Using the information —
a - In the Microsoft dividend and board report, what will the new quarterly dividend per share be?
b - Continue the report on Microsoft's dividend increase and board change from the point where it ends.

Microsoft Corporation MSFT announced Tuesday a change to its board composition and an increase to its dividend payment, which could pressure the stock but the bullish case remains unchanged, Stifel's Brad Reback commented in a report.
Microsoft announced it will boost its quarterly dividend by 3 cents per share to 42 cents, which represents a 7.6 percent increase, Reback said. The problem is the analyst had expected a dividend increase by a range of 10 to 15 percent.
In fact, Microsoft's dividend increase marks the second consecutive increase of less than 10 percent and only the third single-digit increase in the past decade.
Board Change No Surprise
Microsoft also confirmed that G. Mason Morfit, the CIO of activist investment firm ValueAct, will not be seeking a reelection to Microsoft's board of directors. Morfit served on Microsoft's board since 2014,but much of what ValueAct wanted to achieve since it was given representation on the board has been accomplished or actively underway.

Dataset content —
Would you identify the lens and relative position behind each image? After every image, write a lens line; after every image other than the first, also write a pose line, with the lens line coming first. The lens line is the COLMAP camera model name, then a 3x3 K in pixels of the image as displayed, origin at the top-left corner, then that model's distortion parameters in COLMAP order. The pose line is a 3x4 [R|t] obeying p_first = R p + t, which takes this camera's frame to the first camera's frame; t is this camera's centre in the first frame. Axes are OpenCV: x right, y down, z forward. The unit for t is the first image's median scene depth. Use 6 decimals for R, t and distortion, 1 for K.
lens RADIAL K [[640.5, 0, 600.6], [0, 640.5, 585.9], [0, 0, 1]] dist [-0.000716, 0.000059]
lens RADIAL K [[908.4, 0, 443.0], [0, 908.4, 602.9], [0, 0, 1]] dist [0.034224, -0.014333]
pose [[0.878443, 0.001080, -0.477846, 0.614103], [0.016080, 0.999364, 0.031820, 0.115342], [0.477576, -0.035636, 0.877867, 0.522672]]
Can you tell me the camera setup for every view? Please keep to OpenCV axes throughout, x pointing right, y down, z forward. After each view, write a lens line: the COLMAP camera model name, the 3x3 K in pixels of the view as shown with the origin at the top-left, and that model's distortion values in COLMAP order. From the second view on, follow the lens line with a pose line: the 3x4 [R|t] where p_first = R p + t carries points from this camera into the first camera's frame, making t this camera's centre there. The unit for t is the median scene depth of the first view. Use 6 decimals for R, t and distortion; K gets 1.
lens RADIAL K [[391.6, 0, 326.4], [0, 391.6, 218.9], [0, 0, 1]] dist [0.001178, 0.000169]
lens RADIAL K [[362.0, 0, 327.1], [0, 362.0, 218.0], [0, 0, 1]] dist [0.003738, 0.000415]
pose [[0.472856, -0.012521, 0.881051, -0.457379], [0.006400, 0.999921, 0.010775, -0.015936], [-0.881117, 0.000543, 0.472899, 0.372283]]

Replies —
a - 42 cents

b -
ValueAct sold 29.6 million shares of its Microsoft stake this year, which brings its ownership stake down from a high of 75 million in 2015 to around 9 million today.
Buy On Weakness
If Microsoft's stock trades lower on Wednesday, investors are encouraged to be buyers on the dip, the analyst said. Specifically, the company's "strong" commercial cloud revenue, gross margin growth, and expense discipline will result in improvements to operating profit and free cash flow generation for at the very least the coming quarters.
Reback maintains a Buy rating on Microsoft's stock with an unchanged $80 price target.